That’s why advocates across the state, and locally in Farmington Hills, joined to proclaim May 7 as Michigan Foster Care Awareness Day, and May as Michigan Foster Care Awareness Month. Their goal is to raise awareness of this issue and recognize the people who are working to help.

Farmington Hills Mayor Ken Massey signed the proclamation into action at the April 22 City Council meeting.

“We have a need across the state for more foster care families, because there are more children who still need a place to stay,” said Mitchell. “It’s something we just have to keep up with all the time. Unfortunately, there are still children who are not safe at home, and that is our primary concern.”

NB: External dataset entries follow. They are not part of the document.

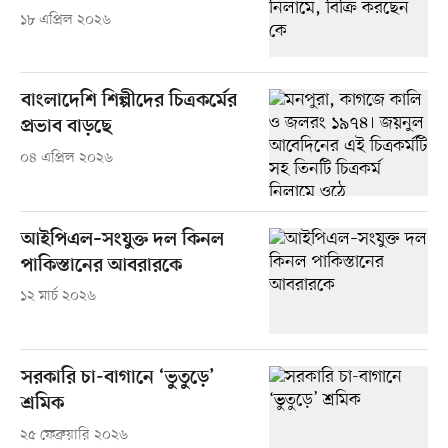
১৮ এপ্রিল ২০২৬
বাংলাদেশি শিল্পীদের চিত্রকর্মের
প্রভাব বাড়ছে
০৪ এপ্রিল ২০২৬
আইপিএল–সংযুক্ত দল কিনল
পাকিস্তানের আবরারকে
১২ মার্চ ২০২৬
সরকারি চা-বাগানে ‘ভুতুড়ে’
শ্রমিক
২৫ ফেব্রুয়ারি ২০২৬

In 2018, Samaritas served 1,400 children in foster care, but Mitchell explained that there are still other children out there who are in need of these services and a safe place to call home. She hopes the awareness raised by the proclamation and the media will help people understand just how great the need for support is.

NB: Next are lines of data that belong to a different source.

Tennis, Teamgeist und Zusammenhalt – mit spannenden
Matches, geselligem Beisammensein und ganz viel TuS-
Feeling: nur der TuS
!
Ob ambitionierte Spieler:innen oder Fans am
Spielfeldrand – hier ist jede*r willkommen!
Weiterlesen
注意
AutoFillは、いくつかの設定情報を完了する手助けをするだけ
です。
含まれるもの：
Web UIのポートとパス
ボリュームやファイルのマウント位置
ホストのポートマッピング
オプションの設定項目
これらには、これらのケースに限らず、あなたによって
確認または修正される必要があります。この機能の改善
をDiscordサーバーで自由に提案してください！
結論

Mitchell also hopes that through raised awareness, assumptions about foster care and the parents who lose their children can be dispelled.

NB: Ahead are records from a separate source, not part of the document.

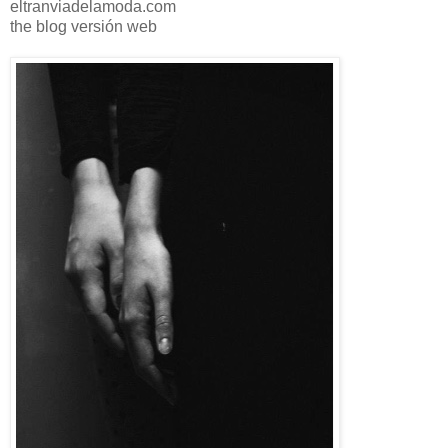
eltranviadelamoda.com
the blog versión web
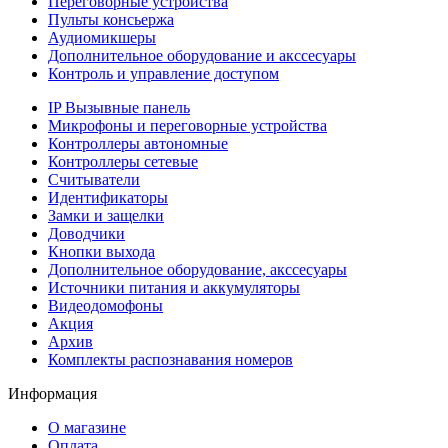
Переговорные устройства
Пульты консьержа
Аудиомикшеры
Дополнительное оборудование и акссесуары
Контроль и управление доступом
IP Вызывные панель
Микрофоны и переговорные устройства
Контроллеры автономные
Контроллеры сетевые
Считыватели
Идентификаторы
Замки и защелки
Доводчики
Кнопки выхода
Дополнительное оборудование, акссесуары
Источники питания и аккумуляторы
Видеодомофоны
Акция
Архив
Комплекты распознавания номеров
Информация
О магазине
Оплата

“People make a lot of assumptions about foster care or about the parents who’ve hurt their children or have not been able to provide for their families,” she said. “There are significant issues that cause parents to not be good parents, and it’s not because they’re bad people at all. They’ve often had difficult lives themselves.”

While placing a child with a foster family is often what people think is the first action to happen, Samaritas’ goal is far from that. Instead, they hope to keep families together while providing services to deal with the substance abuse issues these parents may be struggling with. With the “Families First Program,” Samaritas was able to keep 97% of the children they served in 2018 out of foster care while their families received those and other services.

“It’s good for the community to understand more about the foster care experience and to think about ways they can support kids and families as they go through this,” Mitchell said.

Massey, who went through the foster care system himself as an infant, said it was an easy decision for him to sign the proclamation because the issue holds such a special place in his heart. His respect and admiration for those who volunteer their time, energy and love to care for these children runs deep.

“It takes a special person, and a special set of principles and drive to be able to do that, and they need to be recognized for it and thanked,” Massey said. “I think the entire community owes them a debt of gratitude because they help our entire community.

“We wanted to let them know they’re respected and appreciated,” he added.

Mitchell said Samaritas is continuously looking for adults and families to join their agency and become licensed foster care families. Licensed families are able to receive financial reimbursements through the state of Michigan if they choose to take on the care of a child in need.